For Eastbourne College sixth former, Morola Oyefesobi, making hay in the summer of 2019 meant grasping the opportunity to work as an intern for the press office at Eastbourne’s annual Nature Valley International Tennis Championship. Morola’s report below reveals an eye-widening week of behind-the-scenes graft and demonstrates that healthy learning for the long term is more than just the act of absorbing and applying information learned in the classroom.
‘The Nature Valley International tennis tournament is a very busy and fast-paced work environment; especially being a press office intern. You have to constantly be available and ready to do any task and to help anyone who asks; all with a friendly smile. I spent most of my time on the desk helping the journalists and photographers with anything that they needed for the day: order of play sheets, player statistics, match tickets etc. However, on days when the media centre was less busy, I had the privilege of shadowing reporters as they talked to the tennis players, listening in on press conferences and walking players over to the autograph stand. Being an intern at the tennis tournament meant you had to work long hours. I’d get there at 8.00am in the morning and leave at 8.00pm in the evening.
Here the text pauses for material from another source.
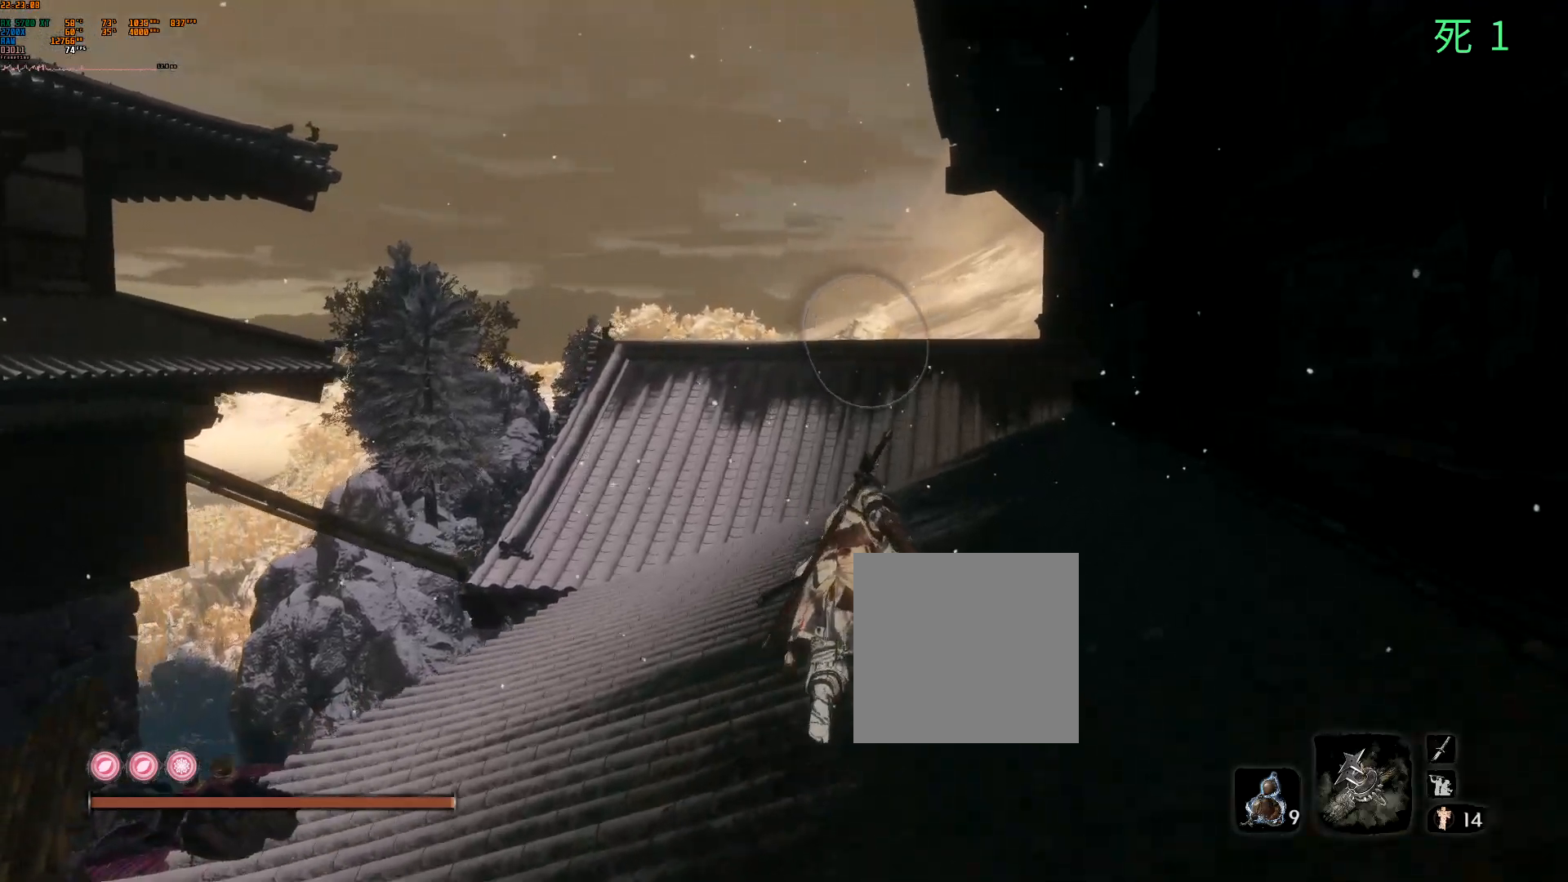
{"buttons": [], "left_stick": "up-right", "events": [[400, "left_stick", "up-right"]]}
However, moments such as escorting BBC news reporters to Andy Murray’s practise court to get a few shots of him warming up for his mixed doubles, often helped put into perspective the amazing opportunity I’ve been given. Many world-renowned tennis players such as Kerber, Konta and Pliskova often walked past my desk everyday on their way to the balcony to do press interviews.
Working at the Eastbourne tennis tournament was a very eye-opening experience for me, as I’d never worked in such a fast-paced work environment before. It taught me how to quickly adapt to the environment around me, as well as many other great transferable skills. Even though I now realise that the exciting world of media and sports journalism isn’t for me, I know that the skills I learnt from this job will benefit me in any career path.’